Introduction
Prescription proton pump inhibitors (PPIs) are primarily approved for short‐term use (2 to 8 weeks) for peptic ulcer disease (PUD), reflux esophagitis and non-ulcer dyspepsia 1. Longer-term indications include gastric bleeding, severe esophagitis or Barrett’s esophagus or to prevent gastric damage associated with adverse effects of other drugs. However, these long-term indications only account for a small proportion of long-term PPI use in Canada, which exceeds 10% of the adult population 2,3.
The short-term benefits of PPIs as a drug class are not disputed4,5. However, the belief that the positive net benefit to harm ratio with short-term treatment extends to long-term use (greater than 12 weeks) has been challenged by post-market analyses6-9.
Health Canada 10 has issued warnings for a number of adverse events and drug interactions that were not recognized when the first PPIs were approved 30 years ago: hypomagnesemia accompanied by hypocalcemia and hypokalemia (2011), clostridium difficileassociated diarrhea (2012), bone fractures (2013), subacute cutaneous lupus erythematosus (2017) as well as new drug interactions with clopidogrel (2009) and methotrexate (2012). There are US Food and Drug Administration warnings for PPI use and risk of increased risk of bone fractures, clostridium difficult infection (CDI ) and profound hypomagnesemia.

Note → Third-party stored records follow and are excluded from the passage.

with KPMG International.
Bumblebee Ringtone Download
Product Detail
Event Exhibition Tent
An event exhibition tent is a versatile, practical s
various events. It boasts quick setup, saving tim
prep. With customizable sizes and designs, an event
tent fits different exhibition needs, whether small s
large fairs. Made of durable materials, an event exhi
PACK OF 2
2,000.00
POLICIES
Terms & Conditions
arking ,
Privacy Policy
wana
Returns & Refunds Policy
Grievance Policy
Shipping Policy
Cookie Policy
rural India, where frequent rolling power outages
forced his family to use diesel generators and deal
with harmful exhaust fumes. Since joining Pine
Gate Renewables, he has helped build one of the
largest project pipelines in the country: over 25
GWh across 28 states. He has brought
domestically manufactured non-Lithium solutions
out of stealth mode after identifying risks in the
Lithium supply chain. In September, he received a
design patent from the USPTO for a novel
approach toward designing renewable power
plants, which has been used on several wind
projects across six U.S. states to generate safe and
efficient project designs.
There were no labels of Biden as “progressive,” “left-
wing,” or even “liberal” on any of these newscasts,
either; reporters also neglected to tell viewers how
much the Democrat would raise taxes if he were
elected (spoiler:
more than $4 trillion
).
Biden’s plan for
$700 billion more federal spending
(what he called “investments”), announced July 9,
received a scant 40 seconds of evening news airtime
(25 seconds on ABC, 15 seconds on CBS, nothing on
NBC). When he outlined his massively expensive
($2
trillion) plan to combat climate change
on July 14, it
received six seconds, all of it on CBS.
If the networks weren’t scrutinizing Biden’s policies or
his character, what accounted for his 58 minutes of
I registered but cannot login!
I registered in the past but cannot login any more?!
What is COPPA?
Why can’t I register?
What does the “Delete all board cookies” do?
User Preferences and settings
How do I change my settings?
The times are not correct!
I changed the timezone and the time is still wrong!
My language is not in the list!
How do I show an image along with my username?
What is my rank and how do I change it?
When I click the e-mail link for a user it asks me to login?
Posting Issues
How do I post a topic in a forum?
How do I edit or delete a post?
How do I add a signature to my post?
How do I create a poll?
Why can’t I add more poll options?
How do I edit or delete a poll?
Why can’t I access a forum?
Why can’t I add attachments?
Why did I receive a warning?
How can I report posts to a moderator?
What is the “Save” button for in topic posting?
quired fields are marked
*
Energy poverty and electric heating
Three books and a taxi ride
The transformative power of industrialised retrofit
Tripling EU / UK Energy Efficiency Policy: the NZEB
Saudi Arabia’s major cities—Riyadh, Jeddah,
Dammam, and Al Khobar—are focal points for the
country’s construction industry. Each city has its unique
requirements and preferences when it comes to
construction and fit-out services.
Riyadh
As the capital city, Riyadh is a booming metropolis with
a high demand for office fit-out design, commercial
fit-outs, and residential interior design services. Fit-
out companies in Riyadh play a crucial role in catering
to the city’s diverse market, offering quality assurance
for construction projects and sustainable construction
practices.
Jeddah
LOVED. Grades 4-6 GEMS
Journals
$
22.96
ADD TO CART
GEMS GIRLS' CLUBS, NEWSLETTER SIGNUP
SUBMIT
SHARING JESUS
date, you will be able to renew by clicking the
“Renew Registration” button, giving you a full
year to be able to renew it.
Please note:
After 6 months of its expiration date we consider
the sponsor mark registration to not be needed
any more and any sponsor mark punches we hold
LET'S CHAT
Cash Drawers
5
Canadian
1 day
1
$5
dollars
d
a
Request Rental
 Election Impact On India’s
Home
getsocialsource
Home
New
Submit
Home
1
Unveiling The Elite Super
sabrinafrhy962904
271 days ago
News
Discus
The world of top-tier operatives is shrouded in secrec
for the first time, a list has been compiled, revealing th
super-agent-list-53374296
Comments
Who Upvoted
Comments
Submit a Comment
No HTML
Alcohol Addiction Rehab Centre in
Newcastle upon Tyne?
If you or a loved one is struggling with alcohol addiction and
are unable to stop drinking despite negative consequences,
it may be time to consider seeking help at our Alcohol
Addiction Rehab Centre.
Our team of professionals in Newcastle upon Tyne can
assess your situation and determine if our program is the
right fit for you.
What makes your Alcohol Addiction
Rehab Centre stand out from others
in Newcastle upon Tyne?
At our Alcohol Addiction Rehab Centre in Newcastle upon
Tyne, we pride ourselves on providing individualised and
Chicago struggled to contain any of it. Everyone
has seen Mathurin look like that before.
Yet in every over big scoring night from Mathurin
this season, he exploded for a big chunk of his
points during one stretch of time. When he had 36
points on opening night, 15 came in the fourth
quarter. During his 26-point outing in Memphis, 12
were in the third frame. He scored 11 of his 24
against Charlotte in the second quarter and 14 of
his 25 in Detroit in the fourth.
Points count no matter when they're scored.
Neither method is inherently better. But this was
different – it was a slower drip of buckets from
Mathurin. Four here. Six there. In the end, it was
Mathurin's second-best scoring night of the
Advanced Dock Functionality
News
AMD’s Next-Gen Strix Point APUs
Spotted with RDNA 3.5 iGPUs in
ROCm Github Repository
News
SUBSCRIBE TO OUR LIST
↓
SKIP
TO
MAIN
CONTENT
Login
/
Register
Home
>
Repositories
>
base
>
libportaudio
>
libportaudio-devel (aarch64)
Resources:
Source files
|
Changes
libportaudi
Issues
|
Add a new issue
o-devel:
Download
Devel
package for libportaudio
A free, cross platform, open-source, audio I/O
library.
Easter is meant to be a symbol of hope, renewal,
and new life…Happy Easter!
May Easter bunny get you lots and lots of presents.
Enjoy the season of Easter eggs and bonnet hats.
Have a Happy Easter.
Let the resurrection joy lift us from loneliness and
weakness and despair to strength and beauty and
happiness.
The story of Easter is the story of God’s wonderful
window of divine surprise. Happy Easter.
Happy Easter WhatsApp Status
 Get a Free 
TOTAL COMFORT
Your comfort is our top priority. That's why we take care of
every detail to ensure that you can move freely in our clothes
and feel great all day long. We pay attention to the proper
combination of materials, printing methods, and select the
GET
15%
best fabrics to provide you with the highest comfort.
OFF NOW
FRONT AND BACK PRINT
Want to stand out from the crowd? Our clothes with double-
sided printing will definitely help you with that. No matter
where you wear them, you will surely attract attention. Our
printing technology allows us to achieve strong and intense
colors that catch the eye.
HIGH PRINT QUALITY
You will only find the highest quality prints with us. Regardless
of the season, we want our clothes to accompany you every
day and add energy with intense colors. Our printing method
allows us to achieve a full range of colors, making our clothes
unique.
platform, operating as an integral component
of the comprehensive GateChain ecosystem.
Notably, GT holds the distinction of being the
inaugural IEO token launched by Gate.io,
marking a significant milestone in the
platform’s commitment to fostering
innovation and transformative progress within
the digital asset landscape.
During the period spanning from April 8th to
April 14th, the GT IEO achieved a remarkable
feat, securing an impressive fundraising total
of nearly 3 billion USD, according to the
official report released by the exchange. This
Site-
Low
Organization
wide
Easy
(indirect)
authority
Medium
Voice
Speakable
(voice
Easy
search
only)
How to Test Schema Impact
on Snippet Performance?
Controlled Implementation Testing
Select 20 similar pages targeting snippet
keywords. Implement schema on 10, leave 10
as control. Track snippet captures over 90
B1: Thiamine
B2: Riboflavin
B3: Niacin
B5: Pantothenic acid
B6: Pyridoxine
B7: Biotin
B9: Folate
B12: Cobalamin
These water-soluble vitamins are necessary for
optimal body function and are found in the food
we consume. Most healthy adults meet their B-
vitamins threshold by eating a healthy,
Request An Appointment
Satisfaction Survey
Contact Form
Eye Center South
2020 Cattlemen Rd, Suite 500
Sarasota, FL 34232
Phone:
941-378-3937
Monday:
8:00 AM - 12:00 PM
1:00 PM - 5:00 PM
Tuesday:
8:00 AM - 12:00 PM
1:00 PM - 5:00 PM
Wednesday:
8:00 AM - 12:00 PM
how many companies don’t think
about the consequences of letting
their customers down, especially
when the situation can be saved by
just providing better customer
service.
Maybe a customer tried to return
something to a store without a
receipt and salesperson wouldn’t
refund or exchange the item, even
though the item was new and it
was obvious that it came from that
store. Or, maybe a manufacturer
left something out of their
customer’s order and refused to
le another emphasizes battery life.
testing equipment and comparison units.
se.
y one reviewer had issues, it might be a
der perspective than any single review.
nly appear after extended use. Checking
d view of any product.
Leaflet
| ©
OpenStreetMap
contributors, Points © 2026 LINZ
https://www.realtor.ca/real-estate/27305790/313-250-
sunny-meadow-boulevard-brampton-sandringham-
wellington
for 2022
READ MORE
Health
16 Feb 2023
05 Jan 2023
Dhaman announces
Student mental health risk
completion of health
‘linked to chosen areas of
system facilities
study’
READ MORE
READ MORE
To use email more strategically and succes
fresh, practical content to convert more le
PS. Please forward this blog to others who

A number of professional associations and independent drug bulletins recommend reducing PPI exposure and provide tools for de-prescribing11,12. Encouraging restraint has yet to achieve a measurable impact on long-term PPI prescribing for the common indications. Is the evidence of harms sufficient that we should intensify efforts to constrain new prescriptions and to deprescribe for long-term users?
Recently in our 2016 systematic review, we reported on the comparative effectiveness of PPIs, benefits and harms, as well as evidence for considering deprescribing 4,5. In many clinical settings, we do not know whether the benefits of long-term PPI use outweigh the harms. Harms were underreported in RCTs that directly compared different PPIs. Mortality, SAE, and withdrawal due to adverse events were not reported 4,5. Longer duration, head-to-head comparative RCTs specifically designed to monitor adverse effects have not been conducted.
Recent evidence from a clinical trial 13 has raised doubts on a growing consensus from observational studies and systematic reviews of observational studies that PPI exposure is associated with increased risk of death; the risk increases with increased exposure14-16. Therefore, the aim of this review is to summarize and critically examine evidence from systematic reviews and primary studies reporting all-cause mortality.